Production implementation

Question

Production implementation

SyGen899 opened this issue 3 years ago · comments

Hi first off this is really cool, Im a novice coder and for research I would like to implement this on Netflow data in real time, the only thing is Im unsure how this can be integrated into a live environment and not on some local dataset, but maybe its a dumb question, but how should or could this be implemented?

Rui LIU · Answer 1 · Mon Mar 01 2021 06:15:55 GMT+0800 (China Standard Time)

Hi, thanks for your attention. But I'm not very clear about your requirement. Can you please give more details?

SyGen899 · Answer 2 · Mon Mar 01 2021 06:58:31 GMT+0800 (China Standard Time)

Thanks for your response, so if im understanding this, it needs to run constantly to perform better at detecting anomalies on a network so e.g. stream data , gets a new edge and score it, then classify, but maybe I dont understand what if the system goes down that this is running on, is there a way to store what the algorithm has learned as a backup or something?

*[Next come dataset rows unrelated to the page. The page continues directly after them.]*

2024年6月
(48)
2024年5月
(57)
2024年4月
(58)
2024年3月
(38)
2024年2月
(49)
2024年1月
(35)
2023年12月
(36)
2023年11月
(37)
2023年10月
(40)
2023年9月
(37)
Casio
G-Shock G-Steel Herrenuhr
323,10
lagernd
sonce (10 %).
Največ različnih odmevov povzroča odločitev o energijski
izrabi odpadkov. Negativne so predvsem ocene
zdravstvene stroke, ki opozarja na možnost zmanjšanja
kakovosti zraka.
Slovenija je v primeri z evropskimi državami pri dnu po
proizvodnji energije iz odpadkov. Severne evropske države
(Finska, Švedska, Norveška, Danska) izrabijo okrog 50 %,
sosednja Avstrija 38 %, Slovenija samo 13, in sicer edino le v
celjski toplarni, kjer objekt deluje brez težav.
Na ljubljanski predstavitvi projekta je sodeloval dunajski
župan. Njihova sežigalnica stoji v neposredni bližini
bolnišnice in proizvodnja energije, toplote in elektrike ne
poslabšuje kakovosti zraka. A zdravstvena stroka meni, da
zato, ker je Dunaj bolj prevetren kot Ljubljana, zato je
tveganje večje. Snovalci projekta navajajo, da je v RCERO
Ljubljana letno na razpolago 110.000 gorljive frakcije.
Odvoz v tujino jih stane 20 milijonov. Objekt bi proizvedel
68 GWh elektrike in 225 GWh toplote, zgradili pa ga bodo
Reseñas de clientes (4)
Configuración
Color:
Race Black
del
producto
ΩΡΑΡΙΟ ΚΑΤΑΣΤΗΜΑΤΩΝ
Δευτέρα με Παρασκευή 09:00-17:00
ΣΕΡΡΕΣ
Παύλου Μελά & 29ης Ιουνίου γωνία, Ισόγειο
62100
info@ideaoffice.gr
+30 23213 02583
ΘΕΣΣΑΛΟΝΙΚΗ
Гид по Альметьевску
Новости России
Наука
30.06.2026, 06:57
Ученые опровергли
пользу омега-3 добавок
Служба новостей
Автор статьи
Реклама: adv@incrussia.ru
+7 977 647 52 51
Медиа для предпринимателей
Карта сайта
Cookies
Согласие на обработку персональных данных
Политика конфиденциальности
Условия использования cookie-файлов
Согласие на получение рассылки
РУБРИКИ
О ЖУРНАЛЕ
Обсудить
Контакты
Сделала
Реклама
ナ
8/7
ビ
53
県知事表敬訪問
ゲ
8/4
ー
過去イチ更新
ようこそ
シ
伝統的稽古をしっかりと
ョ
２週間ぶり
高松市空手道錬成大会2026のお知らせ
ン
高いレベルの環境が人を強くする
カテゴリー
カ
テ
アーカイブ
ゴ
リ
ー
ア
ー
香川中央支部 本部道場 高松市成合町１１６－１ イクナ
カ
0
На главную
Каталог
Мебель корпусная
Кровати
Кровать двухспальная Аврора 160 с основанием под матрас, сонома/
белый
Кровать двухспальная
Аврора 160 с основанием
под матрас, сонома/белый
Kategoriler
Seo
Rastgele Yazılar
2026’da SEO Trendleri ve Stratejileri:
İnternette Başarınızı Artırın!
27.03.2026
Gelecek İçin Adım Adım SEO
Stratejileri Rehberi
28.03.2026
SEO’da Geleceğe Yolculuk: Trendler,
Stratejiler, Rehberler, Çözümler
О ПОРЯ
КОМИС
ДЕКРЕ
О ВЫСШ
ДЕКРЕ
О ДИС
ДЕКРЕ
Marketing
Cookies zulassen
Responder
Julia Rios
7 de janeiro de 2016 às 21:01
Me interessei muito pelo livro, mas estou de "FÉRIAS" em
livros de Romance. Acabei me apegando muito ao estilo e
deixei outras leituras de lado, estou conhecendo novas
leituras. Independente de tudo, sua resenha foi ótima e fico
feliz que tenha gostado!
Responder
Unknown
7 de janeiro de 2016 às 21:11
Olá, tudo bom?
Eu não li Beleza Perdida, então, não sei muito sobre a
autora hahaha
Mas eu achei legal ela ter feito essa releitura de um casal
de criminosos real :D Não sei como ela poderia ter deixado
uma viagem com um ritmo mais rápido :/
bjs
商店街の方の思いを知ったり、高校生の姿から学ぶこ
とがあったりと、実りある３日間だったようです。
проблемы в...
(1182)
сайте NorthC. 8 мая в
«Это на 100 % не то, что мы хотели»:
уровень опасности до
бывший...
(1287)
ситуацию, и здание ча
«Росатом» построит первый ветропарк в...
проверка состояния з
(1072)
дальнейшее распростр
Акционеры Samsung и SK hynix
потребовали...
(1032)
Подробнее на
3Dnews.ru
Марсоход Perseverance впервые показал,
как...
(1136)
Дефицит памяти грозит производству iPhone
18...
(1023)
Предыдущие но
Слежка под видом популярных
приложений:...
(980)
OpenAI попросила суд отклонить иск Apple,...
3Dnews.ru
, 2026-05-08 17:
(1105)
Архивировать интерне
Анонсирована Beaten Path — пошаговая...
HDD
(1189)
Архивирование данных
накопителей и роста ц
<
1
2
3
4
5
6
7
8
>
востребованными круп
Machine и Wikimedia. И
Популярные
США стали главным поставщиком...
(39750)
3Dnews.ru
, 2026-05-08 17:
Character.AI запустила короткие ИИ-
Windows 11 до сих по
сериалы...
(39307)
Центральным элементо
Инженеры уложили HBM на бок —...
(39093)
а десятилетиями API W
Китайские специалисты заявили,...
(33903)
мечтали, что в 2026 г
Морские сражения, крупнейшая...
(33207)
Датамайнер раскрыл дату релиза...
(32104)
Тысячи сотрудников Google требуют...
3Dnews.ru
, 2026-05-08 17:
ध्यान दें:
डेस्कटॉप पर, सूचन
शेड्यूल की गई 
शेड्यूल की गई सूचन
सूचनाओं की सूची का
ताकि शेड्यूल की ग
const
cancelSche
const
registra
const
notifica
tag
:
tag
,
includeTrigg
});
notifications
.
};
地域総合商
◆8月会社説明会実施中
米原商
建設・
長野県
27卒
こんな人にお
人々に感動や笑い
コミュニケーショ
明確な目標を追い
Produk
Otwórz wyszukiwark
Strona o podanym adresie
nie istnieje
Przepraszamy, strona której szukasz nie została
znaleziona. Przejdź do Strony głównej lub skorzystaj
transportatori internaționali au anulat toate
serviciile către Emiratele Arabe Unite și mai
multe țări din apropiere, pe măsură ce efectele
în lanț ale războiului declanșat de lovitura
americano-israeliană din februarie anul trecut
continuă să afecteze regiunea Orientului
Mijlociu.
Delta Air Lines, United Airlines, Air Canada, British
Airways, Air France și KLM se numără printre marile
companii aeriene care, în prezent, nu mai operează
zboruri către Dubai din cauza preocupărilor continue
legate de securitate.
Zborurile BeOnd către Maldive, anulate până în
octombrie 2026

I read about the Count min sketch, is this only created in memory and released if failure happens? or does this not matter?

Rui LIU · Answer 3 · Mon Mar 01 2021 10:33:22 GMT+0800 (China Standard Time)

I think you would want to periodically backup algorithm states and CMS states to a local file. The current implementation is rather a minimal version, so all things are in-memory, except for outputs. To backup, I think most variables are useful, except for a small index array that carries hashing results back from CMS.

SyGen899 · Answer 4 · Mon Mar 01 2021 15:34:20 GMT+0800 (China Standard Time)

Ok, I understand a lot better now, do you know of a way that I can maybe do this with the current implementation? how should I go about storing these states?

Rui LIU · Answer 5 · Mon Mar 01 2021 20:35:54 GMT+0800 (China Standard Time)

Like you can save the states to a local file (whatever format you prefer) every 10M edges. You don't need to modify the core, since those data structures only use public members. Just add a wrapper, like example/Demo.cpp, and do your job.

SyGen899 · Answer 6 · Tue Mar 02 2021 21:38:52 GMT+0800 (China Standard Time)

Thanks. another question, how should a threshold be defined with this? is there an implementation that is available?

Rui LIU · Answer 7 · Thu Mar 04 2021 16:07:02 GMT+0800 (China Standard Time)

If you mean a threshold to decide whether an edge is anomalous, no, the algorithm only gives raw scores. But you can use a small sample of scores as the baseline.

SyGen899 · Answer 8 · Wed Mar 10 2021 19:45:20 GMT+0800 (China Standard Time)

Sorry, another question, but would this be effective in sampled NetFlow data, ie aggregate at n intervals?

Rui LIU · Answer 9 · Wed Mar 10 2021 20:52:55 GMT+0800 (China Standard Time)

Sorry I can't give a clear answer. Maybe you can try once and see if there's any problem.